Given text:

[start]

The week of March 22–28 was one of those rare sequences when several large, independent forces move simultaneously — and all in the same direction. Iran formalised its grip on the Strait of Hormuz by routing the trickle of remaining transits through a new channel it controls, charging up to $2 million per passage and advancing legislation to make the arrangement permanent. Ukraine, meanwhile, knocked out 40% of Russia’s western oil export capacity through a sustained drone campaign across Baltic and Black Sea infrastructure — and then disabled a shadow fleet tanker 12 nautical miles from the Bosphorus. The tanker market bifurcated sharply between Gulf rates that reflect existential risk and Atlantic rates that reflect an emerging oversupply problem. Containers rose for a fourth consecutive week. Dry bulk held above 2,000 on Capesize strength alone.
MSC confirmed it has been the money behind Sinokor’s VLCC accumulation all along. Greek owners placed orders for VLCCs at a pace not seen in years. And on the final day of the week, the Houthis launched their first missile at Israel since October 2025, formally joining the war, though stopping short of closing the Bab el-Mandeb.
The market moved. The diplomacy did not.
The Tehran toll booth
For four weeks, the Strait of Hormuz has been the world’s most expensive bottleneck. This week, Iran formalised the arrangement.
On March 22, just one vessel broadcast its AIS signal while transiting the strait. By March 24, that number had climbed to six. Against a pre-war daily average of 138 transits, the comparison is, to put it charitably, stark.
The week’s centrepiece was the “Tehran Toll Booth” — a new routing channel north of Larak Island, through Iranian territorial waters, where the IRGC checks nationality, cargo, crew, and, increasingly, the thickness of an owner’s wallet. According to Bloomberg, payments of up to $2 million per voyage are being sought, on an ad hoc basis. Lloyd’s List tracked 33 transits via Larak Island in the second half of March — and zero through the main southern channel. Two vessels, reportedly, have already paid. In Chinese yuan. The irony of the world’s most critical oil chokepoint now operating as a yuan-denominated toll road has not escaped the market’s notice.
On March 25, Iran announced that “non-hostile vessels” may transit, provided they coordinate with Iranian authorities. The Iranian parliament, meanwhile, advanced a draft bill to codify the toll system into law — reportedly targeting the first week of April for finalisation. On March 26, Israel killed Alireza Tangsiri, the IRGC Navy commander Tehran designated as the architect of the strait’s closure. And on March 27, the IRGC formally prohibited passage for any vessel linked to U.S., Israeli, or allied ports — then turned back three container ships to illustrate the point.

[end]

Collected data entries:
[start]

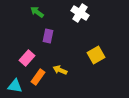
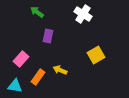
white cross: moved 3 px right, 1 px down
pink rectangle: moved 6 px left, 1 px down
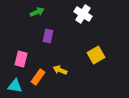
green arrow: rotated 120 degrees clockwise
pink rectangle: rotated 28 degrees counterclockwise
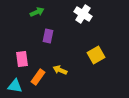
pink rectangle: moved 1 px right; rotated 21 degrees counterclockwise
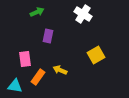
pink rectangle: moved 3 px right
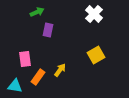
white cross: moved 11 px right; rotated 12 degrees clockwise
purple rectangle: moved 6 px up
yellow arrow: rotated 104 degrees clockwise
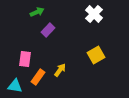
purple rectangle: rotated 32 degrees clockwise
pink rectangle: rotated 14 degrees clockwise
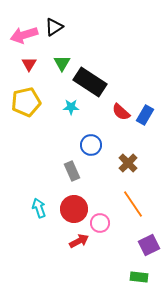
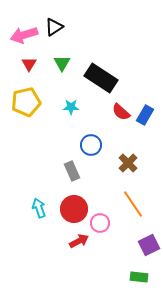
black rectangle: moved 11 px right, 4 px up
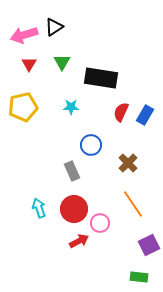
green triangle: moved 1 px up
black rectangle: rotated 24 degrees counterclockwise
yellow pentagon: moved 3 px left, 5 px down
red semicircle: rotated 72 degrees clockwise
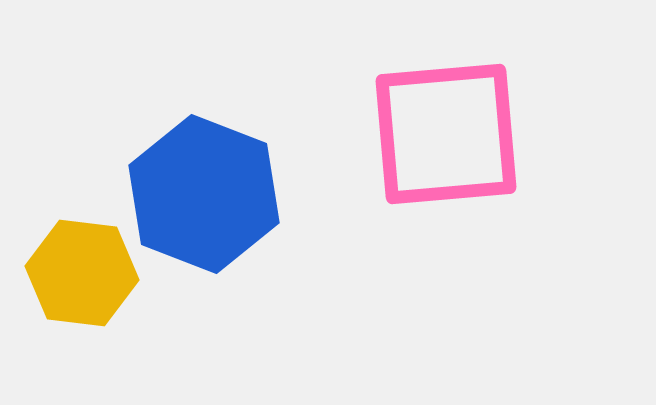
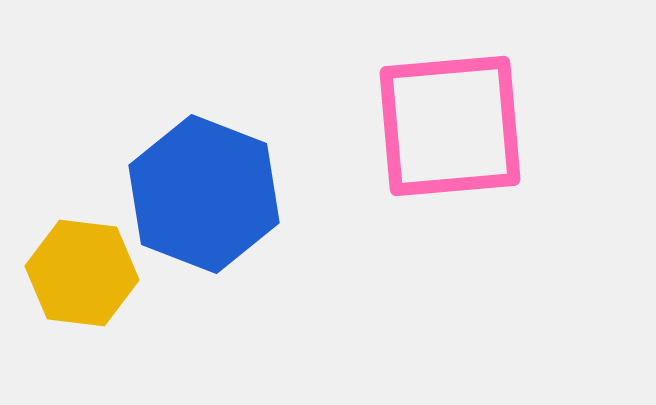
pink square: moved 4 px right, 8 px up
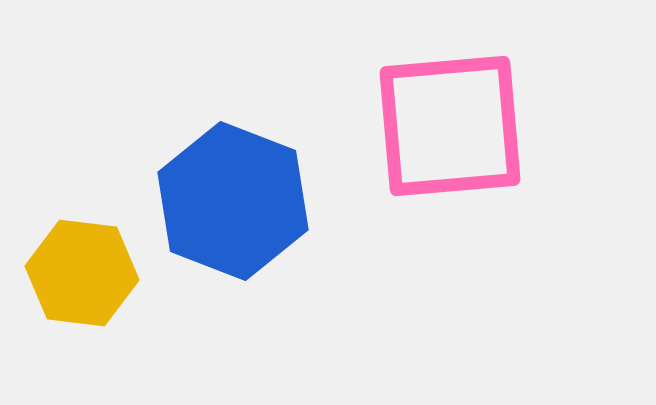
blue hexagon: moved 29 px right, 7 px down
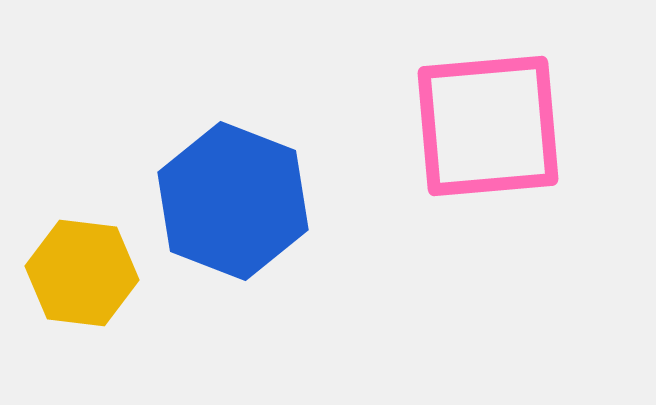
pink square: moved 38 px right
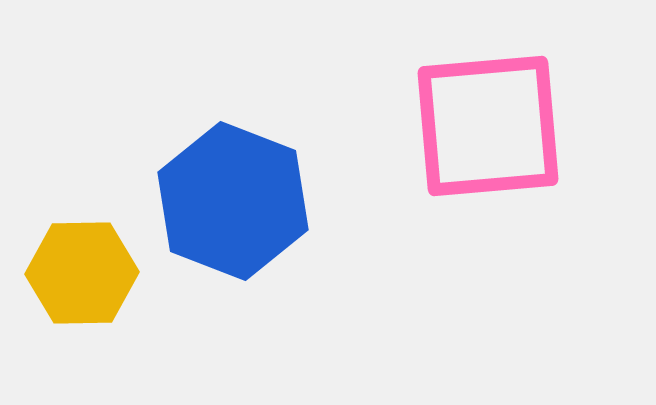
yellow hexagon: rotated 8 degrees counterclockwise
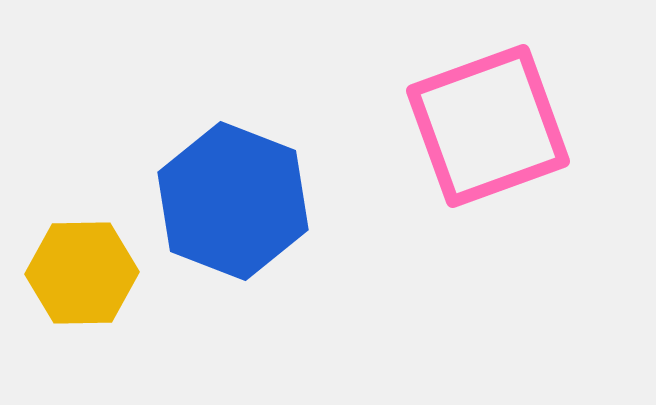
pink square: rotated 15 degrees counterclockwise
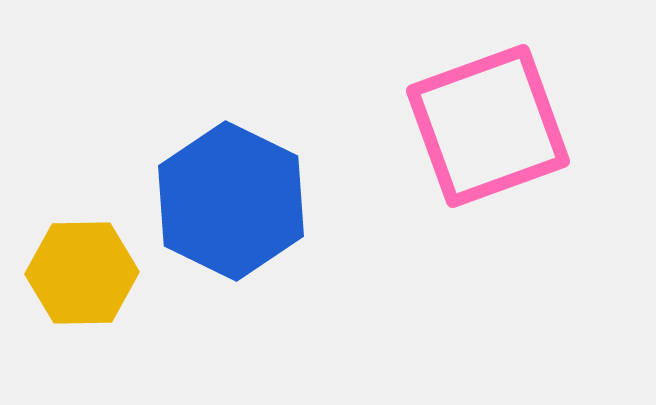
blue hexagon: moved 2 px left; rotated 5 degrees clockwise
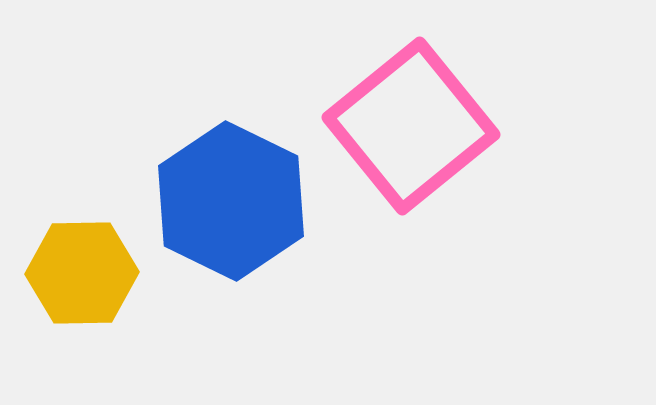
pink square: moved 77 px left; rotated 19 degrees counterclockwise
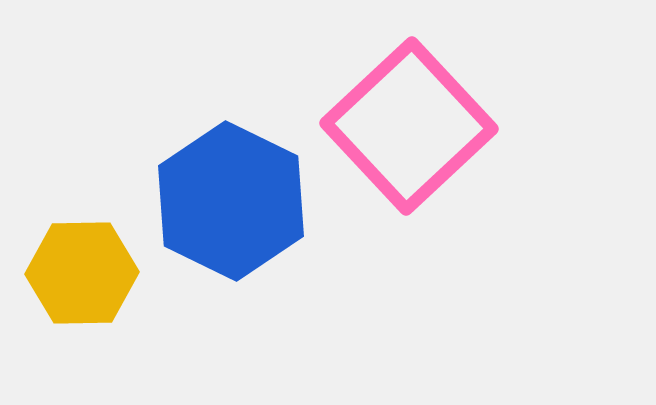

[end]

Given problem A: From the shipping market review, quote word for word the passage that begins with the words containing "On March 22, just" and ends with "it charitably, stark.".
Given problem B: Continue the weekly review of shipping and the Strait of Hormuz from where it stops.

Reply A:
On March 22, just one vessel broadcast its AIS signal while transiting the strait. By March 24, that number had climbed to six. Against a pre-war daily average of 138 transits, the comparison is, to put it charitably, stark.

Reply B:
Diplomatically, Trump paused strikes on Iranian energy infrastructure for ten days — until April 6 — citing “productive conversations.” He also revealed that Iran had allowed ten tankers through as a gesture of goodwill, including what appeared to be Pakistani-flagged vessels. Iran responded by rejecting the U.S. 15-point ceasefire plan and submitting its own five-point counteroffer — which notably demands formal recognition of Iranian sovereignty over the Strait. That condition is not going to fly with Riyadh, Abu Dhabi, or Washington. On Saturday March 28 — the final day of this week’s window — the Houthis entered the war. Their military spokesperson Yahya Saree confirmed the launch of a ballistic missile toward “sensitive military targets” in southern Israel, intercepted by the IDF, in explicit support of Iran and Lebanon’s Hezbollah. The Houthis have not yet attacked commercial shipping or closed the Bab el-Mandeb — that remains, in the words of one analyst, their “nuclear option.” Australian investment bank Macquarie now puts the probability of oil hitting $200 per barrel by June at 40%.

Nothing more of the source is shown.